▶ _Required action_: Pull the text from every one of the records below and copy it line for line, without changing a word. Leave the pictures out of your answer.

▶ _Data supplied_:
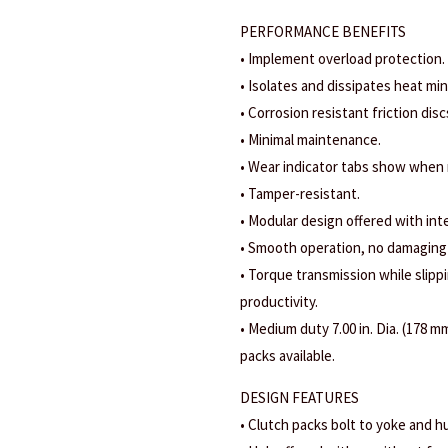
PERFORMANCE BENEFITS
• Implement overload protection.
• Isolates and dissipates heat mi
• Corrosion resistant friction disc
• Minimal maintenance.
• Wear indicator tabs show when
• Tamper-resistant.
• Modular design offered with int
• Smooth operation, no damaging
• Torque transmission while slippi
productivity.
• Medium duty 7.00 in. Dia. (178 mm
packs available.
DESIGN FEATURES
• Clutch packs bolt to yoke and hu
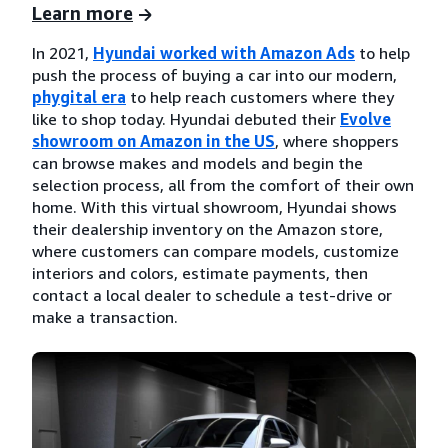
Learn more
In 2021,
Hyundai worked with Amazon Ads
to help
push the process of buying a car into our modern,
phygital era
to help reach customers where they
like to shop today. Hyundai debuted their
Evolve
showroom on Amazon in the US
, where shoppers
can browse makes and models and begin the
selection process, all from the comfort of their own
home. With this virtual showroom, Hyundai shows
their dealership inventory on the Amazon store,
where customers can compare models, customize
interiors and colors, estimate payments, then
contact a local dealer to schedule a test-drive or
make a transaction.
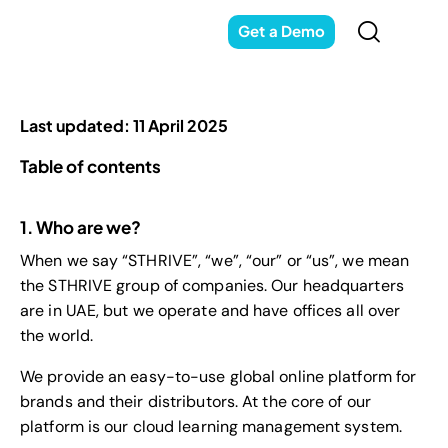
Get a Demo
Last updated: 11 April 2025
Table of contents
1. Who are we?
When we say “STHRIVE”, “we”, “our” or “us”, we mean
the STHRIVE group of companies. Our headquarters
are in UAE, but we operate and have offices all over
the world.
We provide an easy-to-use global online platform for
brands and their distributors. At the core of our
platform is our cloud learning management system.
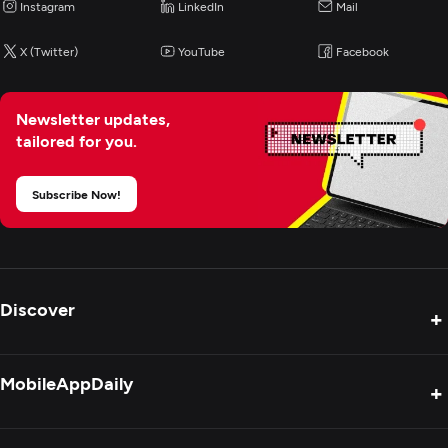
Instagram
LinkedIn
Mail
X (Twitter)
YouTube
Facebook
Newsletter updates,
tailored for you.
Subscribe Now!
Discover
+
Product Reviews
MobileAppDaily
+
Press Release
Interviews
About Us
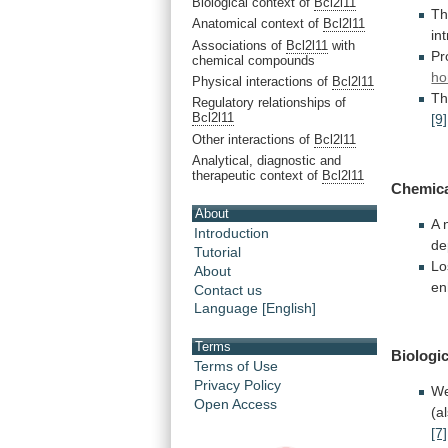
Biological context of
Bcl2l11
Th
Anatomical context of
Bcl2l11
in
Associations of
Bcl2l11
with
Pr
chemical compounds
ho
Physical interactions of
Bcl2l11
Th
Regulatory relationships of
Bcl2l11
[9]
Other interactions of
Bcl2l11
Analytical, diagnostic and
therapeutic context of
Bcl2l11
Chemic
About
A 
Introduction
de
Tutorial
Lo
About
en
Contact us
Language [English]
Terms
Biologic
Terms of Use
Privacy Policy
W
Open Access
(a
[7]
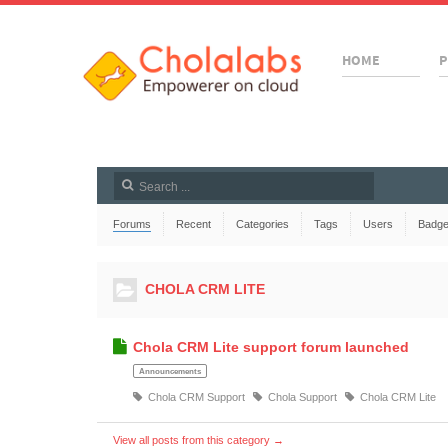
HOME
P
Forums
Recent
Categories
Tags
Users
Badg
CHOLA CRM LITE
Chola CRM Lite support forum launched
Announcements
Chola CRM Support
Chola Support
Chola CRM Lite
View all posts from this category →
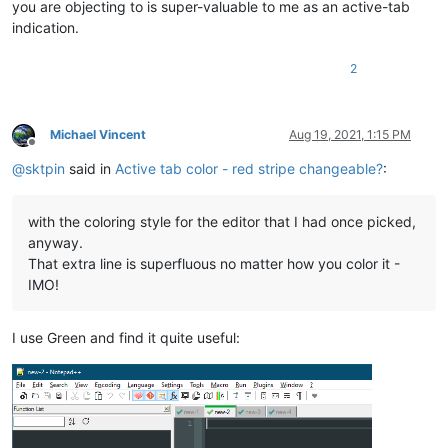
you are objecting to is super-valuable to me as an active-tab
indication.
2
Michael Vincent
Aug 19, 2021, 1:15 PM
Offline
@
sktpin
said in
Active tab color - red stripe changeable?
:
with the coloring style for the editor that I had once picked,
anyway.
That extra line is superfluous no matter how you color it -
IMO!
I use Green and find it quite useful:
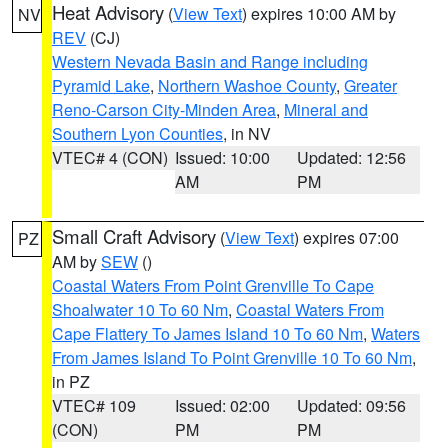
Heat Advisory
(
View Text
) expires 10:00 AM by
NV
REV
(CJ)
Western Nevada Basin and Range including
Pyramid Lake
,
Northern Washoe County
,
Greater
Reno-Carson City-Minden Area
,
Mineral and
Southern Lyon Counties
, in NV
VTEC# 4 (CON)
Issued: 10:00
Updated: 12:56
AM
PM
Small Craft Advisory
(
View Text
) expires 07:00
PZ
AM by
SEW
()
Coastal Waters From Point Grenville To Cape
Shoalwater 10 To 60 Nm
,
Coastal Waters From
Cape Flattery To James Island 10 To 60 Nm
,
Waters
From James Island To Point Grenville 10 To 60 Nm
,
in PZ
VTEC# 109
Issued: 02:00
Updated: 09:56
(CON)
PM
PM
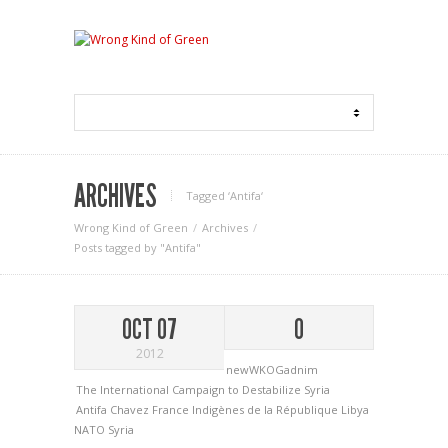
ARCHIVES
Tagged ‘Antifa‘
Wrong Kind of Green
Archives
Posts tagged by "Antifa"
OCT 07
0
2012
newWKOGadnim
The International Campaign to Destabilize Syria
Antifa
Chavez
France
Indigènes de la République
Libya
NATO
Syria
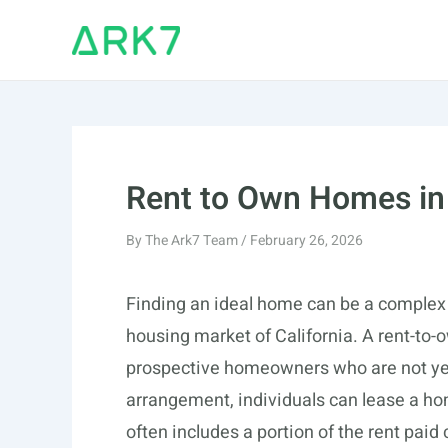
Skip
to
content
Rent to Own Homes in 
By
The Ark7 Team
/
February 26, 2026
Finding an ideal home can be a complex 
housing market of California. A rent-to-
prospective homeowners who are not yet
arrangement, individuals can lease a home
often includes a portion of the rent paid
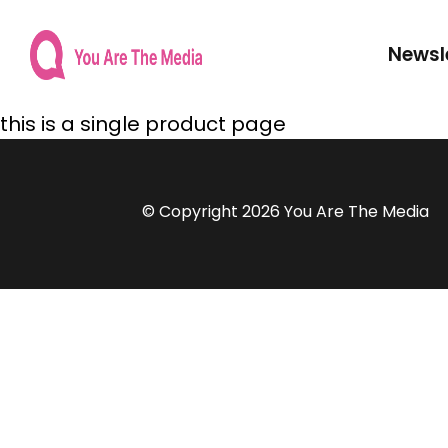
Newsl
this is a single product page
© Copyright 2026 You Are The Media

▶ _Solution to this exercise_:
PERFORMANCE BENEFITS
• Implement overload protection.
• Isolates and dissipates heat mi
• Corrosion resistant friction disc
• Minimal maintenance.
• Wear indicator tabs show when
• Tamper-resistant.
• Modular design offered with int
• Smooth operation, no damaging
• Torque transmission while slippi
productivity.
• Medium duty 7.00 in. Dia. (178 mm
packs available.
DESIGN FEATURES
• Clutch packs bolt to yoke and hu
Learn more
In 2021,
Hyundai worked with Amazon Ads
to help
push the process of buying a car into our modern,
phygital era
to help reach customers where they
like to shop today. Hyundai debuted their
Evolve
showroom on Amazon in the US
, where shoppers
can browse makes and models and begin the
selection process, all from the comfort of their own
home. With this virtual showroom, Hyundai shows
their dealership inventory on the Amazon store,
where customers can compare models, customize
interiors and colors, estimate payments, then
contact a local dealer to schedule a test-drive or
make a transaction.
Get a Demo
Last updated: 11 April 2025
Table of contents
1. Who are we?
When we say “STHRIVE”, “we”, “our” or “us”, we mean
the STHRIVE group of companies. Our headquarters
are in UAE, but we operate and have offices all over
the world.
We provide an easy-to-use global online platform for
brands and their distributors. At the core of our
platform is our cloud learning management system.
Instagram
LinkedIn
Mail
X (Twitter)
YouTube
Facebook
Newsletter updates,
tailored for you.
Subscribe Now!
Discover
+
Product Reviews
MobileAppDaily
+
Press Release
Interviews
About Us
Biological context of
Bcl2l11
Th
Anatomical context of
Bcl2l11
in
Associations of
Bcl2l11
with
Pr
chemical compounds
ho
Physical interactions of
Bcl2l11
Th
Regulatory relationships of
Bcl2l11
[9]
Other interactions of
Bcl2l11
Analytical, diagnostic and
therapeutic context of
Bcl2l11
Chemic
About
A 
Introduction
de
Tutorial
Lo
About
en
Contact us
Language [English]
Terms
Biologic
Terms of Use
Privacy Policy
W
Open Access
(a
[7]
HOME
P
Forums
Recent
Categories
Tags
Users
Badg
CHOLA CRM LITE
Chola CRM Lite support forum launched
Announcements
Chola CRM Support
Chola Support
Chola CRM Lite
View all posts from this category →
you are objecting to is super-valuable to me as an active-tab
indication.
2
Michael Vincent
Aug 19, 2021, 1:15 PM
Offline
@
sktpin
said in
Active tab color - red stripe changeable?
:
with the coloring style for the editor that I had once picked,
anyway.
That extra line is superfluous no matter how you color it -
IMO!
I use Green and find it quite useful:
Heat Advisory
(
View Text
) expires 10:00 AM by
NV
REV
(CJ)
Western Nevada Basin and Range including
Pyramid Lake
,
Northern Washoe County
,
Greater
Reno-Carson City-Minden Area
,
Mineral and
Southern Lyon Counties
, in NV
VTEC# 4 (CON)
Issued: 10:00
Updated: 12:56
AM
PM
Small Craft Advisory
(
View Text
) expires 07:00
PZ
AM by
SEW
()
Coastal Waters From Point Grenville To Cape
Shoalwater 10 To 60 Nm
,
Coastal Waters From
Cape Flattery To James Island 10 To 60 Nm
,
Waters
From James Island To Point Grenville 10 To 60 Nm
,
in PZ
VTEC# 109
Issued: 02:00
Updated: 09:56
(CON)
PM
PM
ARCHIVES
Tagged ‘Antifa‘
Wrong Kind of Green
Archives
Posts tagged by "Antifa"
OCT 07
0
2012
newWKOGadnim
The International Campaign to Destabilize Syria
Antifa
Chavez
France
Indigènes de la République
Libya
NATO
Syria
Skip
to
content
Rent to Own Homes in 
By
The Ark7 Team
/
February 26, 2026
Finding an ideal home can be a complex 
housing market of California. A rent-to-
prospective homeowners who are not yet
arrangement, individuals can lease a home
often includes a portion of the rent paid
Newsl
this is a single product page
© Copyright 2026 You Are The Media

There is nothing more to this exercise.